Input data:
'''
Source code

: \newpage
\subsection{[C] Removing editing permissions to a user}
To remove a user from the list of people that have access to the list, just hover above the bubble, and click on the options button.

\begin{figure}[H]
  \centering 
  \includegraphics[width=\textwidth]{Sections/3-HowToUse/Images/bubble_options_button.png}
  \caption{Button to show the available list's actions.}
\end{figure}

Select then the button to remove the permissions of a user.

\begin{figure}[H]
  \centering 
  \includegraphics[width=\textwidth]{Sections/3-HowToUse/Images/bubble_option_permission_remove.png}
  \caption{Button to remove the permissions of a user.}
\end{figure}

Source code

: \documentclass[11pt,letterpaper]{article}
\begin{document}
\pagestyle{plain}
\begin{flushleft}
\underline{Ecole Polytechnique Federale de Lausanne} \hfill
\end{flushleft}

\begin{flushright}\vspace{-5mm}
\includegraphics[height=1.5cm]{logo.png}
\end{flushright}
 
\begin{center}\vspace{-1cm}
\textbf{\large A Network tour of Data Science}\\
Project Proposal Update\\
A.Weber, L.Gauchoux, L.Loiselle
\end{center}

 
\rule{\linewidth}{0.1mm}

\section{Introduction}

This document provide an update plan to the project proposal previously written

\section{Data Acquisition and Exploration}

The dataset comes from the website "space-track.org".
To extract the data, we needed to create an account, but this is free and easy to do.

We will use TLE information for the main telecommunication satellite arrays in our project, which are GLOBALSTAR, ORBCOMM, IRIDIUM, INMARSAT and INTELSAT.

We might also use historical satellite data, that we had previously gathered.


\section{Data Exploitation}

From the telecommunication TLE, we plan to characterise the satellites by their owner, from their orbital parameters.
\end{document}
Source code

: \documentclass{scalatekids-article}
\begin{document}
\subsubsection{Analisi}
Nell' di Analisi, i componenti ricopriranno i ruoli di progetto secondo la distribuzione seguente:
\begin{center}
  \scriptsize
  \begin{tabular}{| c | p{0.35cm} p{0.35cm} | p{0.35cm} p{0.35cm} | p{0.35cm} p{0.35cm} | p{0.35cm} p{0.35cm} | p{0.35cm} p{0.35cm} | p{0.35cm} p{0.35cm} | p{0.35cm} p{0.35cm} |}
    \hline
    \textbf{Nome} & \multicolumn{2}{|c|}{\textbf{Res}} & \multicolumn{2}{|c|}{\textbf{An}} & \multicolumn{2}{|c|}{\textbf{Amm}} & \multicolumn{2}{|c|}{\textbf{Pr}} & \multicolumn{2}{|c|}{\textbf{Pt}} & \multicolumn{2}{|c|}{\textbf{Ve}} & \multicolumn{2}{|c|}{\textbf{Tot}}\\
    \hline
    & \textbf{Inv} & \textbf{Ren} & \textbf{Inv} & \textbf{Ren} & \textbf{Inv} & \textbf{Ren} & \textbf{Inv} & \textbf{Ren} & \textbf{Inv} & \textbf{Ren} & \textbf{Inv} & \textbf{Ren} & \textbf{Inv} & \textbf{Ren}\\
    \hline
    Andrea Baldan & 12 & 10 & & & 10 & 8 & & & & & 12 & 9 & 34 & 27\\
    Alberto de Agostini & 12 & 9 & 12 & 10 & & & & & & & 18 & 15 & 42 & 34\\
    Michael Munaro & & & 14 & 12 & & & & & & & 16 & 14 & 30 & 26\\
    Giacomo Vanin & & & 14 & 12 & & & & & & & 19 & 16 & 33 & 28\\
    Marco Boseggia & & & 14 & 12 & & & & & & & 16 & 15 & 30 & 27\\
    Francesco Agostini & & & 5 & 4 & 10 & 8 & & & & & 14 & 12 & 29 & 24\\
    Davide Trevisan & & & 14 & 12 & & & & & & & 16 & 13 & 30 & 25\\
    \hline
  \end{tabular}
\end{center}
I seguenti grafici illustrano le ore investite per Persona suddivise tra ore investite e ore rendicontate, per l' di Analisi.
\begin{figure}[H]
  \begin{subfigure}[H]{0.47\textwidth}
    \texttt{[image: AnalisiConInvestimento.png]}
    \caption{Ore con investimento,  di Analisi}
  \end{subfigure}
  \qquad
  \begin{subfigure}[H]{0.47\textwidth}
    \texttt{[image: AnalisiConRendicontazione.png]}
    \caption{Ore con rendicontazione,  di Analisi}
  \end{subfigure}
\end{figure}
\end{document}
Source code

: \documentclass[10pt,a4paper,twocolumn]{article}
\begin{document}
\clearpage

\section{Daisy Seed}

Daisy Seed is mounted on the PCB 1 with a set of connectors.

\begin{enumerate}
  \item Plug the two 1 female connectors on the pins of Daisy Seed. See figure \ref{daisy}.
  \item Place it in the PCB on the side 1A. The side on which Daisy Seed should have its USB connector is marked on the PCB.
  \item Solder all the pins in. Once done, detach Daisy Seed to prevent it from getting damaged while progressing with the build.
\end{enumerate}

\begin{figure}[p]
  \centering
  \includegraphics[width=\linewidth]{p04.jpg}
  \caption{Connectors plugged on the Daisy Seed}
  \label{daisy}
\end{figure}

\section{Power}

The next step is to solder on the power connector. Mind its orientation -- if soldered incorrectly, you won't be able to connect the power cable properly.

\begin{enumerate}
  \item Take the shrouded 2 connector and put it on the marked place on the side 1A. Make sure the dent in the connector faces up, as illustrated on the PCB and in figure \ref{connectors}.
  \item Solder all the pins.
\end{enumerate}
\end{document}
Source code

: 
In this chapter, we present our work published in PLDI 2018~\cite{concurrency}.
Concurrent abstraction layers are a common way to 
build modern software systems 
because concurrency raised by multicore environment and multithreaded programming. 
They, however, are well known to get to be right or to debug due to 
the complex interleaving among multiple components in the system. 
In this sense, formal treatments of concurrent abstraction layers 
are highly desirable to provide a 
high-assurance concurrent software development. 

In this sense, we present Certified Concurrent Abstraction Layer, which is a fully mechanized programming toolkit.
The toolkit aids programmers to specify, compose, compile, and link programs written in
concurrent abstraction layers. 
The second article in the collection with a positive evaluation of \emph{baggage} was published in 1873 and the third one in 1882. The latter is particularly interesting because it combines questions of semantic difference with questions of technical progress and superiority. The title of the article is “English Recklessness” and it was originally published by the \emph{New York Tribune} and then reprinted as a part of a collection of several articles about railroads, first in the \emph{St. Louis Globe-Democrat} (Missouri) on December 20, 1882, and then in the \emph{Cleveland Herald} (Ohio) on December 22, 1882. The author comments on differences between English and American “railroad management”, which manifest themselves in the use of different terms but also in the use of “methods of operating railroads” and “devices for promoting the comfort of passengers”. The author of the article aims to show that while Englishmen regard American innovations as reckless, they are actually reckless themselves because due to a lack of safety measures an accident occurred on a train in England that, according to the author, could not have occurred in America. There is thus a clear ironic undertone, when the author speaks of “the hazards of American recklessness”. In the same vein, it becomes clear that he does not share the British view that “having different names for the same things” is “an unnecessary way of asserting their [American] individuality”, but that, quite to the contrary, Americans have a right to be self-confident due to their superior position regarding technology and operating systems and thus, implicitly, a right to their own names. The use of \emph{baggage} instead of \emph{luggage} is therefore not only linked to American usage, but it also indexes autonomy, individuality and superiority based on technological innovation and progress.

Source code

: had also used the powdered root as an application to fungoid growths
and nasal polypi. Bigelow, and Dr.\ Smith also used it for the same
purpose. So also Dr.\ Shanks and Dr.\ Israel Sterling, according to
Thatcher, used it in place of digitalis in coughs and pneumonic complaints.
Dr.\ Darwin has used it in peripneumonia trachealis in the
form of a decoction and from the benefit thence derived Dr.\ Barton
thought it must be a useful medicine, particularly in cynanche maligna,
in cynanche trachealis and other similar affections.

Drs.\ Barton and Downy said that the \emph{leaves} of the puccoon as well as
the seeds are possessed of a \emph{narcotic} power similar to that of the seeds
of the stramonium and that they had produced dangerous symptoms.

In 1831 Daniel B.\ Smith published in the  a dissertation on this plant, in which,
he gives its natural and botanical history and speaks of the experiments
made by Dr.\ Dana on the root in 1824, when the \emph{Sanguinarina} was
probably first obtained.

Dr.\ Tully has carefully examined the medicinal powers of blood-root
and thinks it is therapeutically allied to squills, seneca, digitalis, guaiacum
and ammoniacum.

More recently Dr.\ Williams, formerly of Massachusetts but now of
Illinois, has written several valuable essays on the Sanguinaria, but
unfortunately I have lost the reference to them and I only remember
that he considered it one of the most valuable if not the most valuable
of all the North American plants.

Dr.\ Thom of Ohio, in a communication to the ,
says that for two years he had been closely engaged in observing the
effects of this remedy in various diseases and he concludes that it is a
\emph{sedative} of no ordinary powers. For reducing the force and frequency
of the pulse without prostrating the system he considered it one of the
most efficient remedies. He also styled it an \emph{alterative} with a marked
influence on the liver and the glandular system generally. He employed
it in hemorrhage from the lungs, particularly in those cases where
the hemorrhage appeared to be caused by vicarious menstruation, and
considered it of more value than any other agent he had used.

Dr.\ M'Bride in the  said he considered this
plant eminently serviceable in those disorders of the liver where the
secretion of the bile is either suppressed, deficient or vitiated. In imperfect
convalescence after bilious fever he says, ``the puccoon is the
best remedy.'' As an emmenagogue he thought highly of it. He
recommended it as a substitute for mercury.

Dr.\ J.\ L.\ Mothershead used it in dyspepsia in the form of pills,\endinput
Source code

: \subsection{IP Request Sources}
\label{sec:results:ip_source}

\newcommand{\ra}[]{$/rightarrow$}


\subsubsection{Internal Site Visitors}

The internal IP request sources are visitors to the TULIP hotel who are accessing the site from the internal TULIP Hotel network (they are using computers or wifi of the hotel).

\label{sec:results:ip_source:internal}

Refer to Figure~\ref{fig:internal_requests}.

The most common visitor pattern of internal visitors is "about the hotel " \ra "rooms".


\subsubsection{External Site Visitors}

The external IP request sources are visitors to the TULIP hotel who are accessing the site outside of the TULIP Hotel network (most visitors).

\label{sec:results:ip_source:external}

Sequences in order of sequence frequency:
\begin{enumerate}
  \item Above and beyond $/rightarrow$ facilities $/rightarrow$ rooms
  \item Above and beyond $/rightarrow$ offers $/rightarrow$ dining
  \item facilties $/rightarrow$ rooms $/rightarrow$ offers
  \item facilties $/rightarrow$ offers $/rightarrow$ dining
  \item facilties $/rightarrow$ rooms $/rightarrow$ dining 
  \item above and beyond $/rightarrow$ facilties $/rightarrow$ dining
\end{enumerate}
'''
Pick every line from the listing holding the string "layers", and copy it.

Response for this exercise:
Concurrent abstraction layers are a common way to 
In this sense, formal treatments of concurrent abstraction layers 
concurrent abstraction layers. 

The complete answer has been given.